◆ Assignment
Pictures are to be dropped from the copy. Retype the listing exactly.

======

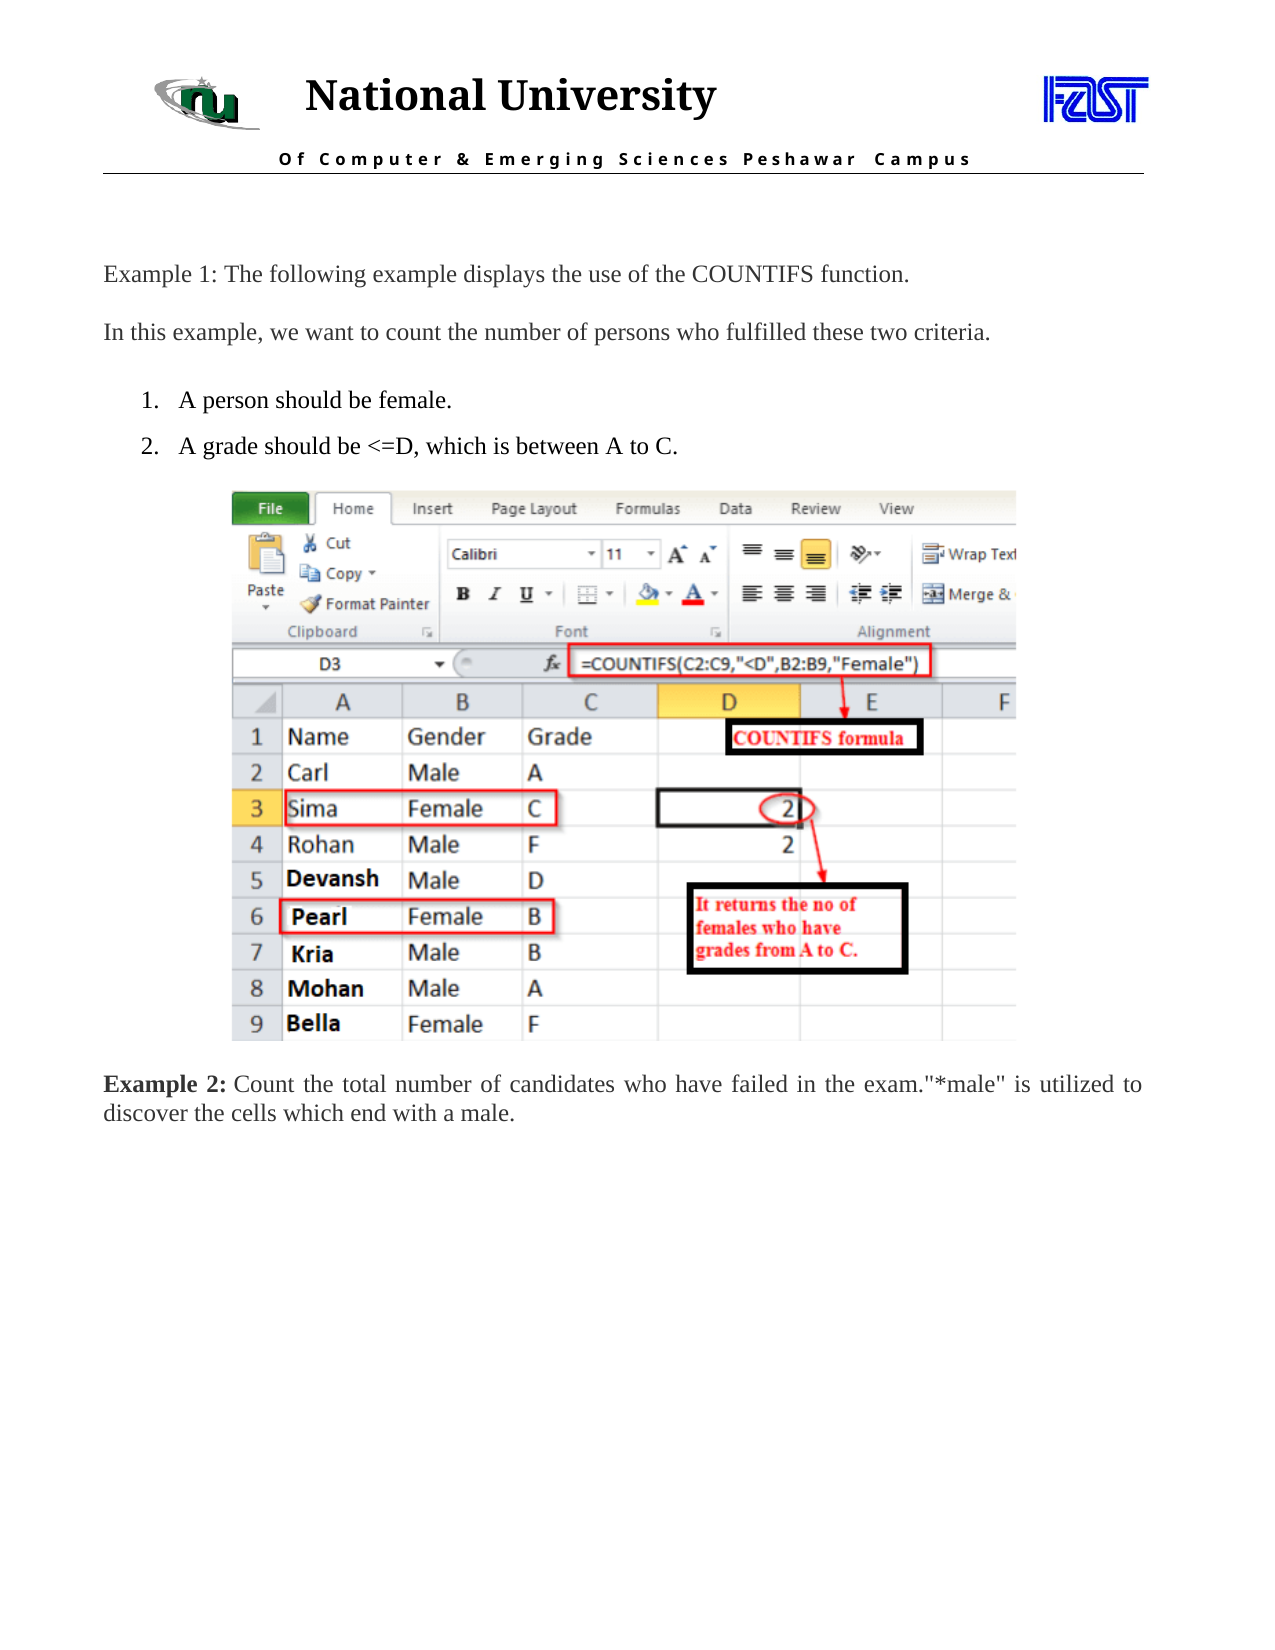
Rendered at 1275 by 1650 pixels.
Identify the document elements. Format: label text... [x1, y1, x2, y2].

picture [1036, 75, 1152, 124]
list A grade should be <=D, which is between A to C. [141, 421, 1144, 459]
picture [228, 488, 1019, 1041]
text Example 1: The following example displays the use of the COUNTIFS function. [103, 259, 1144, 288]
text In this example, we want to count the number of persons who fulfilled these two criteria. [103, 317, 1144, 346]
picture [153, 68, 260, 130]
list A person should be female. [141, 375, 1144, 414]
text Example 2: Count the total number of candidates who have failed in the exam."*male" is utilized to discover the cells which end with a male. [103, 1069, 1144, 1127]
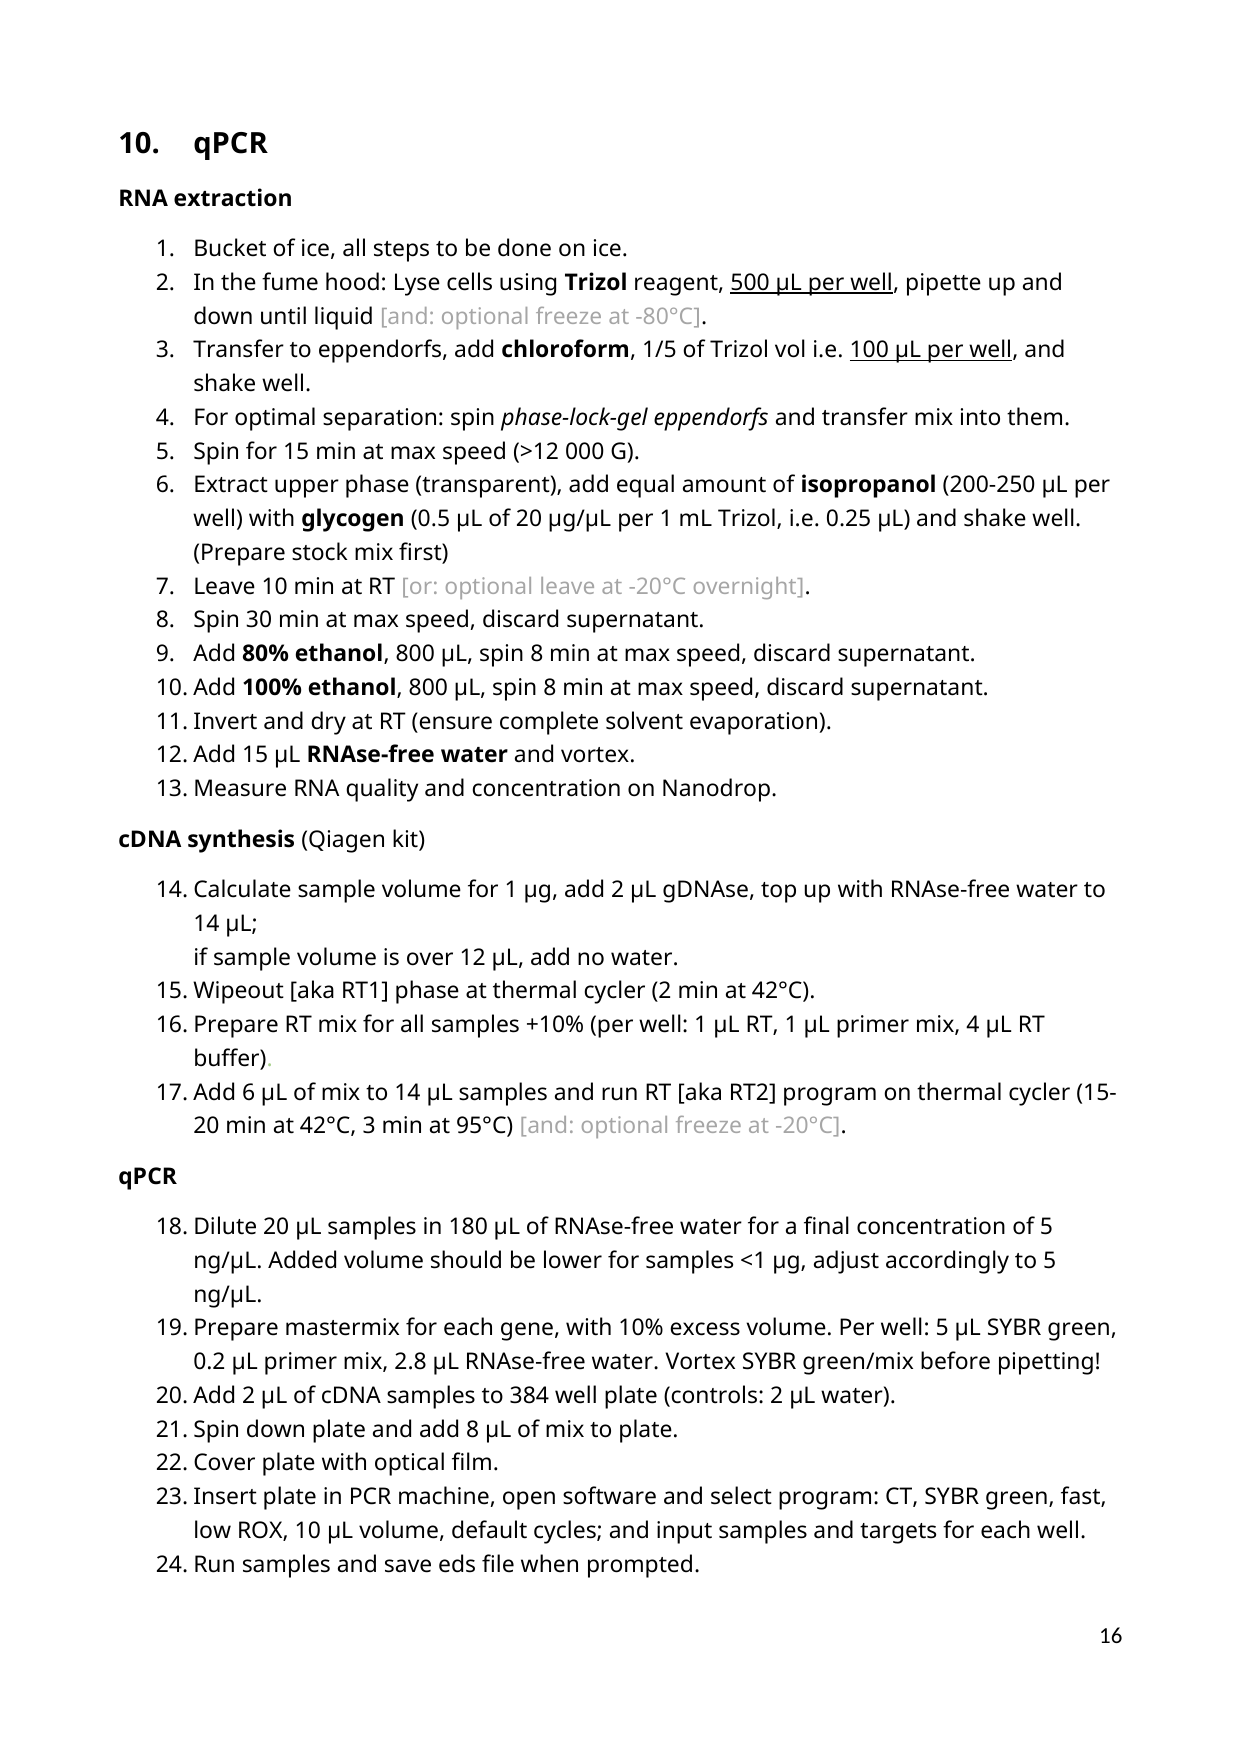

======

◆ Exercise result
Rendered at 1275 by 1650 pixels.
Identify the document elements. Format: label text... [x1, y1, x2, y2].

picture [1036, 75, 1152, 124]
list A grade should be <=D, which is between A to C. [141, 421, 1144, 459]
picture [228, 488, 1019, 1041]
text Example 1: The following example displays the use of the COUNTIFS function. [103, 259, 1144, 288]
text In this example, we want to count the number of persons who fulfilled these two criteria. [103, 317, 1144, 346]
picture [153, 68, 260, 130]
list A person should be female. [141, 375, 1144, 414]
text Example 2: Count the total number of candidates who have failed in the exam."*male" is utilized to discover the cells which end with a male. [103, 1069, 1144, 1127]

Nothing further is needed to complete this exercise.